Regularity and solution profiles along propagation for a cooperative species system with non-linear diffusion

• Published in: Journal of applied mathematics & computing Vol. 68; no. 4; pp. 2215 - 2233
• Main Author: Palencia, José Luis Díaz
• Format: Journal Article
• Language: English
• Published: Berlin/Heidelberg Springer Berlin Heidelberg 01.08.2022; Springer Nature B.V
• Subjects: Applied mathematics; Computational Mathematics and Numerical Analysis; Exact solutions; Linear operators; Mathematical analysis; Mathematical and Computational Engineering; Mathematics; Mathematics and Statistics; Mathematics of Computing; Original Research; Propagation; Regularity; Species diffusion; Theory of Computation; Absorption; Non-linearity; Coupled system; Cooperation; 35K59; Reaction; Diffusion; 35K57; 35K55; 35K65
• ISSN: 1598-5865; 1865-2085
• DOI: 10.1007/s12190-021-01616-8

The present analysis provides insights and analytical findings for a cooperative system formulated with non-linear diffusion.

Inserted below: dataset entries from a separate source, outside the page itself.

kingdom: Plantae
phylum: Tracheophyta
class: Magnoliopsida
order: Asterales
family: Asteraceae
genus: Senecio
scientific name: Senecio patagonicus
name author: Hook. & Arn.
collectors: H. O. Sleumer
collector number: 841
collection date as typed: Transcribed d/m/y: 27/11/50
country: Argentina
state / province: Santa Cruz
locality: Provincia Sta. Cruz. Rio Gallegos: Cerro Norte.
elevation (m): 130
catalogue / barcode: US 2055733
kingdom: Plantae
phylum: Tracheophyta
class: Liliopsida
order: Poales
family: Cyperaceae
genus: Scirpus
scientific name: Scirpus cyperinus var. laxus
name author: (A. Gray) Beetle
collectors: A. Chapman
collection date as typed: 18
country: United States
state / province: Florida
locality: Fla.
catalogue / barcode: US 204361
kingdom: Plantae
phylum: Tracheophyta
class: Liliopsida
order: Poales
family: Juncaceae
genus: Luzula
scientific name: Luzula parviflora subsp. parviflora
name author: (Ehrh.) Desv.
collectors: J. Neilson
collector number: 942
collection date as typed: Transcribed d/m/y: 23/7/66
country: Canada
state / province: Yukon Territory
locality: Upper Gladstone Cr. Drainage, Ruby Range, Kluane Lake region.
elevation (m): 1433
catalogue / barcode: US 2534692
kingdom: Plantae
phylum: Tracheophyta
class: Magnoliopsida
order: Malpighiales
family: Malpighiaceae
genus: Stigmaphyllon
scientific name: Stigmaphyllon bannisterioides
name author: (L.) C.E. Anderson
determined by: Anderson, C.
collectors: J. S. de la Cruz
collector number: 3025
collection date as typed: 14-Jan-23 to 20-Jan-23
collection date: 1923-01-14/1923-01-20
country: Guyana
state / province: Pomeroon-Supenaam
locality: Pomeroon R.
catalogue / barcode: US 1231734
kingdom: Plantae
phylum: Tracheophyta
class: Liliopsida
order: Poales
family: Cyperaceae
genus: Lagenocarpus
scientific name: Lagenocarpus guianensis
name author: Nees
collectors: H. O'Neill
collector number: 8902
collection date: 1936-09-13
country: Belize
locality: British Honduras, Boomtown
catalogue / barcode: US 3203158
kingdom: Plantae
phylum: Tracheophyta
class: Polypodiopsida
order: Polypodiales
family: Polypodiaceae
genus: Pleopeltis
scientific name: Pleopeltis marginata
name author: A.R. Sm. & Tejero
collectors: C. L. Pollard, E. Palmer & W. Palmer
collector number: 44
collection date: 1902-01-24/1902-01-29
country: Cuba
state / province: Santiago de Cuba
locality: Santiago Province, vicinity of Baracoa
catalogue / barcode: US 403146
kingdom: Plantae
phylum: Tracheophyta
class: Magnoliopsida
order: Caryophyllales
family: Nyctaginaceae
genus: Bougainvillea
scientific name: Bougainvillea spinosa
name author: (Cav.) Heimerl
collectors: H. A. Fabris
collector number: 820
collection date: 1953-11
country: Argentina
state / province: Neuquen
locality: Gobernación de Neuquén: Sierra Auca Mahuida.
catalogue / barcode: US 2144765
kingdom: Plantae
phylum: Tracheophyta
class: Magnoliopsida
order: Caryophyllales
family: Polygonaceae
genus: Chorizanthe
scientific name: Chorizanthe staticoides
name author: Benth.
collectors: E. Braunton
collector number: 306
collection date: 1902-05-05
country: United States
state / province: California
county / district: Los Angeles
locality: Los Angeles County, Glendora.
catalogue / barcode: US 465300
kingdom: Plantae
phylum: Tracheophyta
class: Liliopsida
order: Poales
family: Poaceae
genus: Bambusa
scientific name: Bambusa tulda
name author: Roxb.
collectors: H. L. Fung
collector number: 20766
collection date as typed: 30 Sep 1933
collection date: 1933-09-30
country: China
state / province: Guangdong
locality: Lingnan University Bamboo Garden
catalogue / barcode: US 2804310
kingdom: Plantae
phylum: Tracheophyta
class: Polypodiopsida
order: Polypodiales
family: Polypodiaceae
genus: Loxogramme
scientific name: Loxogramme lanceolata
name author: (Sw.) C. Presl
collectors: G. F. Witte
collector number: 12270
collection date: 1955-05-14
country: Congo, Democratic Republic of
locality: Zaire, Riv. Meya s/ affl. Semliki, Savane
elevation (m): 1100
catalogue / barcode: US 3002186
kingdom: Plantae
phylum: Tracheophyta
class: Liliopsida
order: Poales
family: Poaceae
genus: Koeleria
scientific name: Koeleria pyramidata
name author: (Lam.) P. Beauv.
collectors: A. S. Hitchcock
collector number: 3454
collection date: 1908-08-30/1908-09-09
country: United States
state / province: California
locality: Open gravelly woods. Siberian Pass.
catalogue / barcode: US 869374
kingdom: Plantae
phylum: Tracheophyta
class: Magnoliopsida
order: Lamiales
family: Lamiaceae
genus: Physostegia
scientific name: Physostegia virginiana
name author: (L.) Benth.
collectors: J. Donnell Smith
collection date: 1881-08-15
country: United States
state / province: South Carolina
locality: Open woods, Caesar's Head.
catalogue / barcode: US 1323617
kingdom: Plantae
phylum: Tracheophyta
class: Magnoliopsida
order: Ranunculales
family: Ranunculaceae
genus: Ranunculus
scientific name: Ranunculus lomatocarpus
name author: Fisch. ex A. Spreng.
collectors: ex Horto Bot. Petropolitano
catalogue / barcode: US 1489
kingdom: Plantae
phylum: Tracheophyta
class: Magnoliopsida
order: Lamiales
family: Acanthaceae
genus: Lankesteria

This work discusses, from an analytical perspective, the interaction of two species when both cooperate to explore new territories. Firstly, the analysis focuses on regularity, existence and uniqueness of weak solutions considering slightly positivity in the non-linear operator together with a monotone argument in the independent terms. Afterwards, analytical solution profiles are provided making use of selfsimilar solutions. Non-linear diffusion induces the existence of a propagating front and determines the property of finite speed of propagation in both species when they cooperate to explore new territories.